Task to complete => Copy out all the records exactly.

Provided data =>
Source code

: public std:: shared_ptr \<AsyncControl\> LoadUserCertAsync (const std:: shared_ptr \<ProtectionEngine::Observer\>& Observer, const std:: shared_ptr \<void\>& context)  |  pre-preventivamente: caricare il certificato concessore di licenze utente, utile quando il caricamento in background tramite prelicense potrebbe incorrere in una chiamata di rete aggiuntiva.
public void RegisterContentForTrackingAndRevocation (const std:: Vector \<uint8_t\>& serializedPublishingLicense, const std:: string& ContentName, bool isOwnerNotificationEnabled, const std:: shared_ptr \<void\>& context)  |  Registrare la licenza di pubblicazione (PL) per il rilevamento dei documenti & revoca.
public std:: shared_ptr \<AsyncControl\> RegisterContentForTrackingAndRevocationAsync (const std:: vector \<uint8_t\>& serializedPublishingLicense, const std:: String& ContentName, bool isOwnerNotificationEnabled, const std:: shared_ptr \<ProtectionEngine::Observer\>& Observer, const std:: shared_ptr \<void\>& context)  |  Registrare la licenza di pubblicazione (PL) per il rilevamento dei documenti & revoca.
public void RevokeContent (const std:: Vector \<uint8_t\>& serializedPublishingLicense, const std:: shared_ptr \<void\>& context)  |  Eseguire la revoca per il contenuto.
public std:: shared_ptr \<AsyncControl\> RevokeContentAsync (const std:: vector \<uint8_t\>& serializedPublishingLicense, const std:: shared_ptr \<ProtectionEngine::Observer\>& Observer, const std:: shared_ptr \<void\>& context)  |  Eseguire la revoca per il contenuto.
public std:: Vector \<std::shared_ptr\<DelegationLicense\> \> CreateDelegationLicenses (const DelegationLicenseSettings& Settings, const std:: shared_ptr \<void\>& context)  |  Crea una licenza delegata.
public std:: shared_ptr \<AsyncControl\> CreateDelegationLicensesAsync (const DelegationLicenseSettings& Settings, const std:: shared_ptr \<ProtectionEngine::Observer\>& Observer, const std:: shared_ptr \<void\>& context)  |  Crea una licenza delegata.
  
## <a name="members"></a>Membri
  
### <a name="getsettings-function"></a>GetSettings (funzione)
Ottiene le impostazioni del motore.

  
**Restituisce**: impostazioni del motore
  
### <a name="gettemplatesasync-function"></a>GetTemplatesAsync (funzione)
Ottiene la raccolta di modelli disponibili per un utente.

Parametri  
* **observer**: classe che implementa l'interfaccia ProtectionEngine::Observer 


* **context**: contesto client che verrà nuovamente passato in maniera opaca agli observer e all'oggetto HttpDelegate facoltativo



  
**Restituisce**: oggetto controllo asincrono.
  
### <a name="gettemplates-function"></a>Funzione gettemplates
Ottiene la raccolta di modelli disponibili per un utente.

Task output =>
Source code

: public std:: shared_ptr \<AsyncControl\> LoadUserCertAsync (const std:: shared_ptr \<ProtectionEngine::Observer\>& Observer, const std:: shared_ptr \<void\>& context)  |  pre-preventivamente: caricare il certificato concessore di licenze utente, utile quando il caricamento in background tramite prelicense potrebbe incorrere in una chiamata di rete aggiuntiva.
public void RegisterContentForTrackingAndRevocation (const std:: Vector \<uint8_t\>& serializedPublishingLicense, const std:: string& ContentName, bool isOwnerNotificationEnabled, const std:: shared_ptr \<void\>& context)  |  Registrare la licenza di pubblicazione (PL) per il rilevamento dei documenti & revoca.
public std:: shared_ptr \<AsyncControl\> RegisterContentForTrackingAndRevocationAsync (const std:: vector \<uint8_t\>& serializedPublishingLicense, const std:: String& ContentName, bool isOwnerNotificationEnabled, const std:: shared_ptr \<ProtectionEngine::Observer\>& Observer, const std:: shared_ptr \<void\>& context)  |  Registrare la licenza di pubblicazione (PL) per il rilevamento dei documenti & revoca.
public void RevokeContent (const std:: Vector \<uint8_t\>& serializedPublishingLicense, const std:: shared_ptr \<void\>& context)  |  Eseguire la revoca per il contenuto.
public std:: shared_ptr \<AsyncControl\> RevokeContentAsync (const std:: vector \<uint8_t\>& serializedPublishingLicense, const std:: shared_ptr \<ProtectionEngine::Observer\>& Observer, const std:: shared_ptr \<void\>& context)  |  Eseguire la revoca per il contenuto.
public std:: Vector \<std::shared_ptr\<DelegationLicense\> \> CreateDelegationLicenses (const DelegationLicenseSettings& Settings, const std:: shared_ptr \<void\>& context)  |  Crea una licenza delegata.
public std:: shared_ptr \<AsyncControl\> CreateDelegationLicensesAsync (const DelegationLicenseSettings& Settings, const std:: shared_ptr \<ProtectionEngine::Observer\>& Observer, const std:: shared_ptr \<void\>& context)  |  Crea una licenza delegata.
  
## <a name="members"></a>Membri
  
### <a name="getsettings-function"></a>GetSettings (funzione)
Ottiene le impostazioni del motore.

  
**Restituisce**: impostazioni del motore
  
### <a name="gettemplatesasync-function"></a>GetTemplatesAsync (funzione)
Ottiene la raccolta di modelli disponibili per un utente.

Parametri  
* **observer**: classe che implementa l'interfaccia ProtectionEngine::Observer 


* **context**: contesto client che verrà nuovamente passato in maniera opaca agli observer e all'oggetto HttpDelegate facoltativo



  
**Restituisce**: oggetto controllo asincrono.
  
### <a name="gettemplates-function"></a>Funzione gettemplates
Ottiene la raccolta di modelli disponibili per un utente.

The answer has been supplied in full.